| INSTRUCTIONS FOR THE TASK |
Please reproduce the data below word for word, with no changes.

[Dataset entries]

_____

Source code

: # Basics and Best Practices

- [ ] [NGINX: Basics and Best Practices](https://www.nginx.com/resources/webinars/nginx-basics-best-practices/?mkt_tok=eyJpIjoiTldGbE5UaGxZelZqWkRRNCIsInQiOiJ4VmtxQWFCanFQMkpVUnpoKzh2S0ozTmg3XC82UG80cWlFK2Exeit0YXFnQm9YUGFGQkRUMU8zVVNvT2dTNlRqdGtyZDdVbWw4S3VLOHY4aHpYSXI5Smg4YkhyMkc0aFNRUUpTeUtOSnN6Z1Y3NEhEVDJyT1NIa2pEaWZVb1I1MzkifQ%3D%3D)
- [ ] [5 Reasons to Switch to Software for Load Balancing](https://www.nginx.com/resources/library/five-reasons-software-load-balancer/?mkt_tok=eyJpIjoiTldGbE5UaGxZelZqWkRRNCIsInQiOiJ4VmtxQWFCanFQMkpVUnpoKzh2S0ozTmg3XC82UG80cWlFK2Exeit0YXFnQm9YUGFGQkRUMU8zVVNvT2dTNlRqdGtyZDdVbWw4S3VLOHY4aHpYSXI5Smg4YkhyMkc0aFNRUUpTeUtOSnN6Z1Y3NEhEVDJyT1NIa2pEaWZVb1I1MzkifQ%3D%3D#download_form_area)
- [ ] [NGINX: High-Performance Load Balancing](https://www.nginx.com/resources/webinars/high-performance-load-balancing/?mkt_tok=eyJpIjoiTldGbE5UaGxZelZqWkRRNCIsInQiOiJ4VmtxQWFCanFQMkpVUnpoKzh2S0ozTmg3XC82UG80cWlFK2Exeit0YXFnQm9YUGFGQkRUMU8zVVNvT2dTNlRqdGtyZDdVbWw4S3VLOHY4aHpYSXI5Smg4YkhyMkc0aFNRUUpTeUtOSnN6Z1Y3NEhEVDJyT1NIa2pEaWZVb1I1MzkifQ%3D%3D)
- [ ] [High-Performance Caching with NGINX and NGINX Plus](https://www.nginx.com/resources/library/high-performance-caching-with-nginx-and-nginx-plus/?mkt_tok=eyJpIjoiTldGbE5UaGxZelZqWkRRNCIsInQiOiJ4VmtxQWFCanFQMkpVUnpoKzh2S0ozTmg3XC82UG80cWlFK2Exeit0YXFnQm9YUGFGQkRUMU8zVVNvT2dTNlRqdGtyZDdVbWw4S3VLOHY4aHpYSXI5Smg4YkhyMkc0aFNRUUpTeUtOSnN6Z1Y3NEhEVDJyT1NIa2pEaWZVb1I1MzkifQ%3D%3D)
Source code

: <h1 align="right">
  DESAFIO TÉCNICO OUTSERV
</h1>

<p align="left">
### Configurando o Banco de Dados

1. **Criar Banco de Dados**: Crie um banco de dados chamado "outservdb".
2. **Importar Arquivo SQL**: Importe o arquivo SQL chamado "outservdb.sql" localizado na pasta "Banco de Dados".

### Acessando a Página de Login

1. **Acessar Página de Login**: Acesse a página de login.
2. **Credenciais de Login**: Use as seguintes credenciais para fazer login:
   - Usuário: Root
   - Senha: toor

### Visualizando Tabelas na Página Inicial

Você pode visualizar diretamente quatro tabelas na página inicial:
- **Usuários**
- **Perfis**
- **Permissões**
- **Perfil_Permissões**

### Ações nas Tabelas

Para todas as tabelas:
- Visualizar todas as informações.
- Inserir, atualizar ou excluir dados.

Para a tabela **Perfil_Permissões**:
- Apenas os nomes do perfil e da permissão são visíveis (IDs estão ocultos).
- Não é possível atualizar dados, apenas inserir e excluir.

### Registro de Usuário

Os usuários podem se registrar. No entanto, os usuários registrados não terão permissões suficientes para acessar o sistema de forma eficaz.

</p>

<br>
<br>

_____

| PROBLEM SOLUTION |
Source code

: # Basics and Best Practices

- [ ] [NGINX: Basics and Best Practices](https://www.nginx.com/resources/webinars/nginx-basics-best-practices/?mkt_tok=eyJpIjoiTldGbE5UaGxZelZqWkRRNCIsInQiOiJ4VmtxQWFCanFQMkpVUnpoKzh2S0ozTmg3XC82UG80cWlFK2Exeit0YXFnQm9YUGFGQkRUMU8zVVNvT2dTNlRqdGtyZDdVbWw4S3VLOHY4aHpYSXI5Smg4YkhyMkc0aFNRUUpTeUtOSnN6Z1Y3NEhEVDJyT1NIa2pEaWZVb1I1MzkifQ%3D%3D)
- [ ] [5 Reasons to Switch to Software for Load Balancing](https://www.nginx.com/resources/library/five-reasons-software-load-balancer/?mkt_tok=eyJpIjoiTldGbE5UaGxZelZqWkRRNCIsInQiOiJ4VmtxQWFCanFQMkpVUnpoKzh2S0ozTmg3XC82UG80cWlFK2Exeit0YXFnQm9YUGFGQkRUMU8zVVNvT2dTNlRqdGtyZDdVbWw4S3VLOHY4aHpYSXI5Smg4YkhyMkc0aFNRUUpTeUtOSnN6Z1Y3NEhEVDJyT1NIa2pEaWZVb1I1MzkifQ%3D%3D#download_form_area)
- [ ] [NGINX: High-Performance Load Balancing](https://www.nginx.com/resources/webinars/high-performance-load-balancing/?mkt_tok=eyJpIjoiTldGbE5UaGxZelZqWkRRNCIsInQiOiJ4VmtxQWFCanFQMkpVUnpoKzh2S0ozTmg3XC82UG80cWlFK2Exeit0YXFnQm9YUGFGQkRUMU8zVVNvT2dTNlRqdGtyZDdVbWw4S3VLOHY4aHpYSXI5Smg4YkhyMkc0aFNRUUpTeUtOSnN6Z1Y3NEhEVDJyT1NIa2pEaWZVb1I1MzkifQ%3D%3D)
- [ ] [High-Performance Caching with NGINX and NGINX Plus](https://www.nginx.com/resources/library/high-performance-caching-with-nginx-and-nginx-plus/?mkt_tok=eyJpIjoiTldGbE5UaGxZelZqWkRRNCIsInQiOiJ4VmtxQWFCanFQMkpVUnpoKzh2S0ozTmg3XC82UG80cWlFK2Exeit0YXFnQm9YUGFGQkRUMU8zVVNvT2dTNlRqdGtyZDdVbWw4S3VLOHY4aHpYSXI5Smg4YkhyMkc0aFNRUUpTeUtOSnN6Z1Y3NEhEVDJyT1NIa2pEaWZVb1I1MzkifQ%3D%3D)
Source code

: <h1 align="right">
  DESAFIO TÉCNICO OUTSERV
</h1>

<p align="left">
### Configurando o Banco de Dados

1. **Criar Banco de Dados**: Crie um banco de dados chamado "outservdb".
2. **Importar Arquivo SQL**: Importe o arquivo SQL chamado "outservdb.sql" localizado na pasta "Banco de Dados".

### Acessando a Página de Login

1. **Acessar Página de Login**: Acesse a página de login.
2. **Credenciais de Login**: Use as seguintes credenciais para fazer login:
   - Usuário: Root
   - Senha: toor

### Visualizando Tabelas na Página Inicial

Você pode visualizar diretamente quatro tabelas na página inicial:
- **Usuários**
- **Perfis**
- **Permissões**
- **Perfil_Permissões**

### Ações nas Tabelas

Para todas as tabelas:
- Visualizar todas as informações.
- Inserir, atualizar ou excluir dados.

Para a tabela **Perfil_Permissões**:
- Apenas os nomes do perfil e da permissão são visíveis (IDs estão ocultos).
- Não é possível atualizar dados, apenas inserir e excluir.

### Registro de Usuário

Os usuários podem se registrar. No entanto, os usuários registrados não terão permissões suficientes para acessar o sistema de forma eficaz.

</p>

<br>
<br>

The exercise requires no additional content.